The Church of Jesus Christ of Latter-day Saints breaks ground on new temple in Farmington
FARMINGTON — Leaders of the Church of Jesus Christ of Latter-day Saints and invited guests gathered to break ground on April 30 for the new Farmington temple.
"Why do we build temples? The reason we build temples might be answered in two words – hope and home," Elder Anthony D. Perkins of the Quorum of the Seventy of the Church said at the event.
A temple is where Latter-day Saints can feel a special closeness to God when they visit and it is where ordinances or sacred, formal acts or ceremony are performed, including baptisms and marriage sealings.
The new temple was announced last April by Church President Russell M. Nelson. It will be the second temple in New Mexico.

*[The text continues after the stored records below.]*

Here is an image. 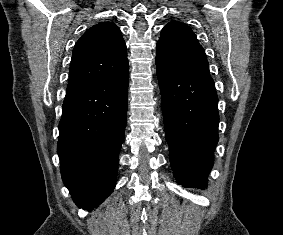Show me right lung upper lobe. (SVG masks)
<instances>
[{
    "instance_id": "right-lung-upper-lobe-1",
    "label": "right lung upper lobe",
    "mask_w": 283,
    "mask_h": 235,
    "mask_svg": "<svg viewBox=\"0 0 283 235\" xmlns=\"http://www.w3.org/2000/svg\"><path fill=\"white\" fill-rule=\"evenodd\" d=\"M128 69L121 31L114 23L101 22L75 44L67 91L116 78Z\"/></svg>"
}]
</instances>
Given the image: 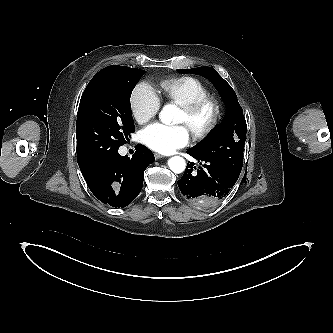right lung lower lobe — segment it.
<instances>
[{
	"label": "right lung lower lobe",
	"instance_id": "1",
	"mask_svg": "<svg viewBox=\"0 0 333 333\" xmlns=\"http://www.w3.org/2000/svg\"><path fill=\"white\" fill-rule=\"evenodd\" d=\"M154 160L153 153L146 146L137 145L131 159L117 152L81 172L97 199L112 207H126L140 193L144 171Z\"/></svg>",
	"mask_w": 333,
	"mask_h": 333
}]
</instances>
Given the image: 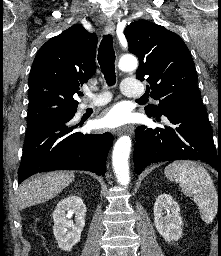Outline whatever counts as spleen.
I'll return each mask as SVG.
<instances>
[{
    "label": "spleen",
    "mask_w": 221,
    "mask_h": 256,
    "mask_svg": "<svg viewBox=\"0 0 221 256\" xmlns=\"http://www.w3.org/2000/svg\"><path fill=\"white\" fill-rule=\"evenodd\" d=\"M164 173L170 181L179 183L186 196L192 197L202 220L212 223L218 212V193L206 169L192 161H174Z\"/></svg>",
    "instance_id": "obj_1"
}]
</instances>
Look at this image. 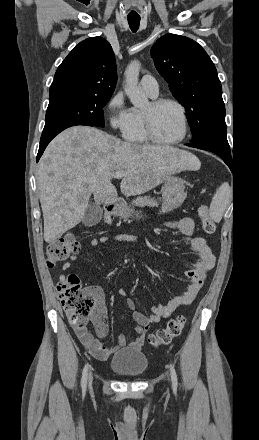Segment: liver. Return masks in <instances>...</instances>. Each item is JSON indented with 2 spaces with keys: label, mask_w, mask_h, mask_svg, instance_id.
I'll return each mask as SVG.
<instances>
[{
  "label": "liver",
  "mask_w": 259,
  "mask_h": 440,
  "mask_svg": "<svg viewBox=\"0 0 259 440\" xmlns=\"http://www.w3.org/2000/svg\"><path fill=\"white\" fill-rule=\"evenodd\" d=\"M200 165L192 153L171 146L133 144L89 126L68 128L51 141L38 164L44 240L53 243L79 224L92 194L97 204L116 201L111 183L116 172L124 173L120 189L129 197Z\"/></svg>",
  "instance_id": "obj_1"
}]
</instances>
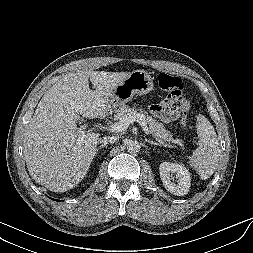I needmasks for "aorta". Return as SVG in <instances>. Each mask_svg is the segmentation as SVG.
<instances>
[{
    "label": "aorta",
    "mask_w": 253,
    "mask_h": 253,
    "mask_svg": "<svg viewBox=\"0 0 253 253\" xmlns=\"http://www.w3.org/2000/svg\"><path fill=\"white\" fill-rule=\"evenodd\" d=\"M141 145L137 140H129L127 143V150L129 153H137L140 151Z\"/></svg>",
    "instance_id": "obj_1"
}]
</instances>
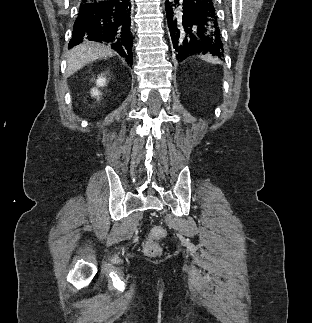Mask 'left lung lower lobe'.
Listing matches in <instances>:
<instances>
[{"label": "left lung lower lobe", "mask_w": 312, "mask_h": 323, "mask_svg": "<svg viewBox=\"0 0 312 323\" xmlns=\"http://www.w3.org/2000/svg\"><path fill=\"white\" fill-rule=\"evenodd\" d=\"M165 9L171 48L178 60L200 53L223 56L215 0L166 1Z\"/></svg>", "instance_id": "left-lung-lower-lobe-1"}]
</instances>
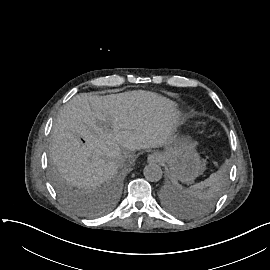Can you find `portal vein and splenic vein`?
Returning <instances> with one entry per match:
<instances>
[{
  "instance_id": "1",
  "label": "portal vein and splenic vein",
  "mask_w": 270,
  "mask_h": 270,
  "mask_svg": "<svg viewBox=\"0 0 270 270\" xmlns=\"http://www.w3.org/2000/svg\"><path fill=\"white\" fill-rule=\"evenodd\" d=\"M102 127H105V124H102Z\"/></svg>"
}]
</instances>
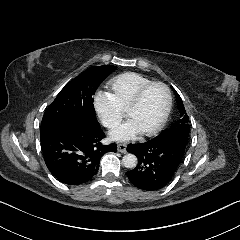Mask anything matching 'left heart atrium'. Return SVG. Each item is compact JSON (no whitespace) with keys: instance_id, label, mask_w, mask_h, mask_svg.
<instances>
[{"instance_id":"left-heart-atrium-1","label":"left heart atrium","mask_w":240,"mask_h":240,"mask_svg":"<svg viewBox=\"0 0 240 240\" xmlns=\"http://www.w3.org/2000/svg\"><path fill=\"white\" fill-rule=\"evenodd\" d=\"M141 133V130L132 120H128L123 123L120 127L114 130L110 136L112 140L115 141H128L134 139L137 135Z\"/></svg>"}]
</instances>
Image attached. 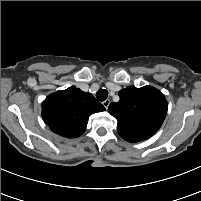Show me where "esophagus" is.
Listing matches in <instances>:
<instances>
[{
    "label": "esophagus",
    "instance_id": "34e87169",
    "mask_svg": "<svg viewBox=\"0 0 201 201\" xmlns=\"http://www.w3.org/2000/svg\"><path fill=\"white\" fill-rule=\"evenodd\" d=\"M103 106L108 109L109 105H110V100L109 99H106L102 102Z\"/></svg>",
    "mask_w": 201,
    "mask_h": 201
}]
</instances>
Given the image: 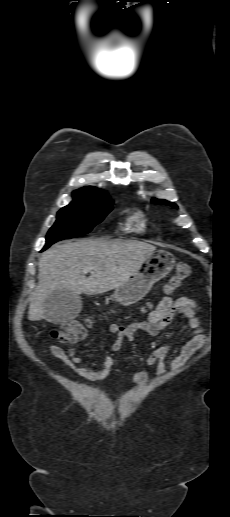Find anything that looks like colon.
I'll use <instances>...</instances> for the list:
<instances>
[{
  "label": "colon",
  "instance_id": "1",
  "mask_svg": "<svg viewBox=\"0 0 230 517\" xmlns=\"http://www.w3.org/2000/svg\"><path fill=\"white\" fill-rule=\"evenodd\" d=\"M192 268L186 263L178 264L173 276L170 278L166 291L171 292L176 289L180 283L191 277ZM92 319L86 318L82 321H71L62 324L58 329L52 332L55 339L63 344H73L83 339L90 327L92 326Z\"/></svg>",
  "mask_w": 230,
  "mask_h": 517
}]
</instances>
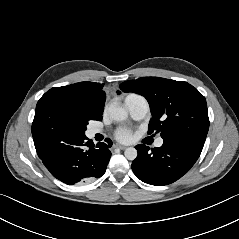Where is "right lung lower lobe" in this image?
I'll return each mask as SVG.
<instances>
[{"label": "right lung lower lobe", "instance_id": "1", "mask_svg": "<svg viewBox=\"0 0 239 239\" xmlns=\"http://www.w3.org/2000/svg\"><path fill=\"white\" fill-rule=\"evenodd\" d=\"M111 146V141L95 145L85 135H73L36 151L55 178L73 185L93 181L105 173Z\"/></svg>", "mask_w": 239, "mask_h": 239}]
</instances>
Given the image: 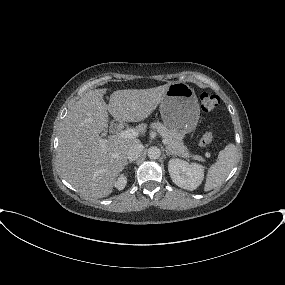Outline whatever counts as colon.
Wrapping results in <instances>:
<instances>
[{"mask_svg": "<svg viewBox=\"0 0 285 285\" xmlns=\"http://www.w3.org/2000/svg\"><path fill=\"white\" fill-rule=\"evenodd\" d=\"M201 109L205 113L214 111L220 104V99L217 95L211 93H202L200 95ZM214 139V132L211 128L206 130L200 137V145L208 146Z\"/></svg>", "mask_w": 285, "mask_h": 285, "instance_id": "5ec220e1", "label": "colon"}]
</instances>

The single-story structure of approximately 25,000 square feet will be built on 6.62 acres at the intersection of College Boulevard and Windsor Drive.
The temple will serve Latter-day Saints from parts of New Mexico, Colorado, Arizona and the Navajo Nation, according to a news release from the Church.
Perkins and his wife, Christine, grew up in the region. They met in Farmington, dated in high school and held their wedding reception in the city. They now live in Salt Lake City, where Perkins serves at the Church headquarters.
Why temples?:Understanding the LDS faith
He said they were overjoyed when they heard about plans to build a new temple in Farmington.
The Farmington temple is among the 282 temples that are either operational, under construction or announced for development, Perkins said.
Participating in the groundbreaking ceremony were stakes from Bloomfield, Farmington, Gallup, and Kirtland along with Durango, Colorado and Chinle and Tuba City, both in Arizona.
Also joining the event were invited dignitaries representing local, state and tribal governments.
"Temples have foundations. Soon, construction will begin and the physical foundation of the Farmington, New Mexico temple will be laid," Emeritus General Authority Seventy Elder Larry J. Echo Hawk said. "But the spiritual foundation for this temple was laid by past generations of strong, faithful and deeply spiritual people."
Members of the Church of Jesus Christ were an important part of settling the area, he explained, beginning with the settlement of Fruitland in 1878, followed by Kirtland two years later.
Kirtland was named after Kirtland, Ohio, where the first temple was built, he added.
"When construction of the temple is complete, the spiritual foundation of temple patrons and workers will surely be strengthened by their service in the temple," Echo Hawk said.
He added that after construction is done, the temple will be open to the public for tours before it is dedicated.